BahrainMiddle East

Bahrainis repeat call for Sheikh Salman’s release

Bahrainis have taken to the streets to denounce the continued detention of prominent Shia cleric Sheikh Ali Salman and call for his immediate release.

The Arabic-language Bahrain Mirror news website reported that Bahrainis staged several protests across the country on the sixth anniversary of Sheikh Salman’s arrest on Monday.

Carrying photos of Sheikh Salman, the protesters chanted slogans calling for his release.

Sheikh Salman, the secretary general of Bahrain’s main opposition bloc, al-Wefaq, was arrested on December 28, 2014 on charges of attempting to overthrow the Manama regime and collaborating with foreign powers.

He has denied the allegations, saying he has been seeking reforms in the country through peaceful means.

In June 2015, a Bahraini court sentenced him to four years in prison on charges such as insulting the Bahraini Interior Ministry and inciting others to break the law.
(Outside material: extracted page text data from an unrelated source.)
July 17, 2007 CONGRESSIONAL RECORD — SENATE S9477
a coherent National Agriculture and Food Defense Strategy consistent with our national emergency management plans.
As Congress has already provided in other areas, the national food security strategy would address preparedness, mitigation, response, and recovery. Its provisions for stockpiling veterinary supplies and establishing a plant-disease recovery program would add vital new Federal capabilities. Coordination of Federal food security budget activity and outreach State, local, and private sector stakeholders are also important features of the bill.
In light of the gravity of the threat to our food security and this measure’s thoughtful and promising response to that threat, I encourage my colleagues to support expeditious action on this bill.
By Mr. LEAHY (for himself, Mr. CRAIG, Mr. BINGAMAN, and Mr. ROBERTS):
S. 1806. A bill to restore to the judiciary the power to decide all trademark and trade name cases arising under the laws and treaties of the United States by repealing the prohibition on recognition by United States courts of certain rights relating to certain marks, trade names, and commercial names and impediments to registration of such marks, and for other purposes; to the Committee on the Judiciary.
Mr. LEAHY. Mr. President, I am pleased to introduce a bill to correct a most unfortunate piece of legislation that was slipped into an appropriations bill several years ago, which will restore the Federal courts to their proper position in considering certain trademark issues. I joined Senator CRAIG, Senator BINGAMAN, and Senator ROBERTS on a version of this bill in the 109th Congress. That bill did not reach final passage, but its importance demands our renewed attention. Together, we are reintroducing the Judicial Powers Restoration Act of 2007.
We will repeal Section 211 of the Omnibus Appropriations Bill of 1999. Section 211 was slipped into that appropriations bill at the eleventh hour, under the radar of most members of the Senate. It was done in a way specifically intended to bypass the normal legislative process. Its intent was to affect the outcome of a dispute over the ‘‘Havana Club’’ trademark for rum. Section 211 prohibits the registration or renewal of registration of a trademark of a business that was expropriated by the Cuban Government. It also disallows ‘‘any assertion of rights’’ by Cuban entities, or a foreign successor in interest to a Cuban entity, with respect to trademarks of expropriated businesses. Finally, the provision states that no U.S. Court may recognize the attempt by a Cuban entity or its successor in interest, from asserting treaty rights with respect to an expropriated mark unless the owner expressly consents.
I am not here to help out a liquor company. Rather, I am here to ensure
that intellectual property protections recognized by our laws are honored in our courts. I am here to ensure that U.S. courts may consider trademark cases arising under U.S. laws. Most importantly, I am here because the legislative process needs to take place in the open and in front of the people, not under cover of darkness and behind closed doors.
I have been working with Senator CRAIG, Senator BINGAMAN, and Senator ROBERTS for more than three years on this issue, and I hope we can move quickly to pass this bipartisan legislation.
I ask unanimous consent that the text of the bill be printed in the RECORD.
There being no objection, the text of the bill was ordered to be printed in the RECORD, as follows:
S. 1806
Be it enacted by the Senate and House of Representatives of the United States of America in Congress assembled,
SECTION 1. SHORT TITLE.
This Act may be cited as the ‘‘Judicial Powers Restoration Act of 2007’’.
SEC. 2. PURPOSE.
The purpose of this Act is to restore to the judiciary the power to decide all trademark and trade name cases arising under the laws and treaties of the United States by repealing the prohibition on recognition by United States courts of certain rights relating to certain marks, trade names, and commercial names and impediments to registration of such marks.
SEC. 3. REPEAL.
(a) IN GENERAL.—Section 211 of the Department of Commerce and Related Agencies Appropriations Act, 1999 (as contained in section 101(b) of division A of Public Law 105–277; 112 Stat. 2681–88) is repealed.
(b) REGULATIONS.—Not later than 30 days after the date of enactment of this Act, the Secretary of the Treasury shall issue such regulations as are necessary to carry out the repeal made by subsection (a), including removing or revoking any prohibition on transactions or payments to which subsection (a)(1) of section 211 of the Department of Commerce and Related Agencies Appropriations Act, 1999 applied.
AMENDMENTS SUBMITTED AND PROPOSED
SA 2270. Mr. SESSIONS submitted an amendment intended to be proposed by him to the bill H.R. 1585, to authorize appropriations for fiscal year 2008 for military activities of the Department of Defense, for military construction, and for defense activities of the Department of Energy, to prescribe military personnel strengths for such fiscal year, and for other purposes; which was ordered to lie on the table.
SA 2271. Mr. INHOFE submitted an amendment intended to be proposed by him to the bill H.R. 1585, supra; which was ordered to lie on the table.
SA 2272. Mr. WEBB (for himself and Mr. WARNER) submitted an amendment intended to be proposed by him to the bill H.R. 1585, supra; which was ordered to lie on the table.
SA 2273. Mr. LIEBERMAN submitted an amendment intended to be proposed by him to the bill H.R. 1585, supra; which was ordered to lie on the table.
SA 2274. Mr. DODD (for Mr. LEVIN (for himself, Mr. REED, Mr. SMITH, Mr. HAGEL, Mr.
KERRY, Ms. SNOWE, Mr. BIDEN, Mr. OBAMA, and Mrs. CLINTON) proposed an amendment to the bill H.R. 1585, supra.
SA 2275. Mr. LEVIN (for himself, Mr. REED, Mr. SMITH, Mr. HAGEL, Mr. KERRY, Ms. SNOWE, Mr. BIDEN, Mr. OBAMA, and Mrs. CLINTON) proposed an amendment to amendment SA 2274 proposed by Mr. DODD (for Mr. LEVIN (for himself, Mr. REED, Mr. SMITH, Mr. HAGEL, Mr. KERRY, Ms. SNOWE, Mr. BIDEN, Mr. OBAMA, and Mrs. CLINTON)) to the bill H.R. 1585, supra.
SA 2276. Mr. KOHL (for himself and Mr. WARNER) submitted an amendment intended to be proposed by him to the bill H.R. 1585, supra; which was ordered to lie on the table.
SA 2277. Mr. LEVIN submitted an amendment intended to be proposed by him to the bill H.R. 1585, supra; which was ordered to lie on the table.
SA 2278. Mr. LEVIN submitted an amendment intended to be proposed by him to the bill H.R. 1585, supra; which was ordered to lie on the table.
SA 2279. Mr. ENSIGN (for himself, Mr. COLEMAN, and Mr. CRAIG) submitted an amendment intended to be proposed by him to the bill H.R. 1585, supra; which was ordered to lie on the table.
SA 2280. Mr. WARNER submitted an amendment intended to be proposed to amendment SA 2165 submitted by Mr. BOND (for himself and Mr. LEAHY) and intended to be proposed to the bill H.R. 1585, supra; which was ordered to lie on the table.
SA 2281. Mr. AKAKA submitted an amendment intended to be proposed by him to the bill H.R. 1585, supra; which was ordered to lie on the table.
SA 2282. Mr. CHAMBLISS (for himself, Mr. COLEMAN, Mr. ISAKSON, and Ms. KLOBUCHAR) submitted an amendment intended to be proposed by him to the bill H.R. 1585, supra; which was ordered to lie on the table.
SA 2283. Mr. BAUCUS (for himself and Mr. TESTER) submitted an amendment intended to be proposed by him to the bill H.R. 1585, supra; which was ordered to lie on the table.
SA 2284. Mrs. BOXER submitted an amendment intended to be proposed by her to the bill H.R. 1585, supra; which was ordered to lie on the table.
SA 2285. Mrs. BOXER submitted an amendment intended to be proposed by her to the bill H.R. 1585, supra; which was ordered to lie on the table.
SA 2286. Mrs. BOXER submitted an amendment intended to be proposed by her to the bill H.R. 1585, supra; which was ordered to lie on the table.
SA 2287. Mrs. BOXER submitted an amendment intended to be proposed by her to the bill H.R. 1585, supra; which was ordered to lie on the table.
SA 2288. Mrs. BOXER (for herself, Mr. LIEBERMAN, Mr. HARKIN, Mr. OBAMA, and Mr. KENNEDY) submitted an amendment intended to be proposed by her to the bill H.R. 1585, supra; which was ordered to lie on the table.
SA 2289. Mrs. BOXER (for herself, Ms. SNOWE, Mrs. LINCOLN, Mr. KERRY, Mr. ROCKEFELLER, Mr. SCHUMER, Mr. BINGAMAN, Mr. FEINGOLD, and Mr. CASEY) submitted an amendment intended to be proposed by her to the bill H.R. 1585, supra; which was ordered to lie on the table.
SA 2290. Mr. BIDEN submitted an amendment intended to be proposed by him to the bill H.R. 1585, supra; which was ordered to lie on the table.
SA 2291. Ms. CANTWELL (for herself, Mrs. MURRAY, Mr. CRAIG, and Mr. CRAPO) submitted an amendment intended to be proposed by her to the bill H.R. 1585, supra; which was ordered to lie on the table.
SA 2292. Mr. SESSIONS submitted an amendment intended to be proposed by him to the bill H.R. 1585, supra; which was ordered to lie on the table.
He was acquitted of seeking regime change.

The Supreme Court of Appeal increased Sheikh Salman’s prison sentence from four to nine years in May 2016.

A few months after Bahrain cut its diplomatic ties with Qatar in June 2017, new charges were leveled against Sheikh Salman.

In November 2017, Sheikh Salman and two of his colleagues, Hassan Sultan and Ali al-Aswad, were charged with “spying on behalf of a foreign country… with the aim of carrying out subversive acts against Bahrain and harming its national interests.”

In June 2018, a Bahraini court acquitted the trio of all the charges against them with regard to alleged espionage for Qatar.

But an appellate court overturned the acquittal of the three and sentenced Salman to life in prison in November 2018.

Sheikh Salman was convicted of “communicating with Qatari officials… to overthrow constitutional order,” a ruling rights groups have denounced as a travesty of justice.

In January 2019, Bahrain’s highest court upheld the life sentence against Sheikh Salman and the two other opposition leaders on charges of spying for Qatar.

Qatar, currently embroiled in a rift with Saudi Arabia and its Persian Gulf allies, has categorically denied accusations of conspiring with Sheikh Salman against Bahrain.

Human rights groups have frequently said cases against activists in Bahrain fail to meet the fundamental requirements of fair trials.

Since mid-February 2011, Bahrain, an ally of the US in the Persian Gulf region, has been witnessing protests demanding that the ruling family relinquish power.

The Al Khalifah regime has brutally cracked down on dissent and engaged in widespread discrimination against the country’s Shia majority. Scores of people have been killed and hundreds of others injured or arrested in the island country.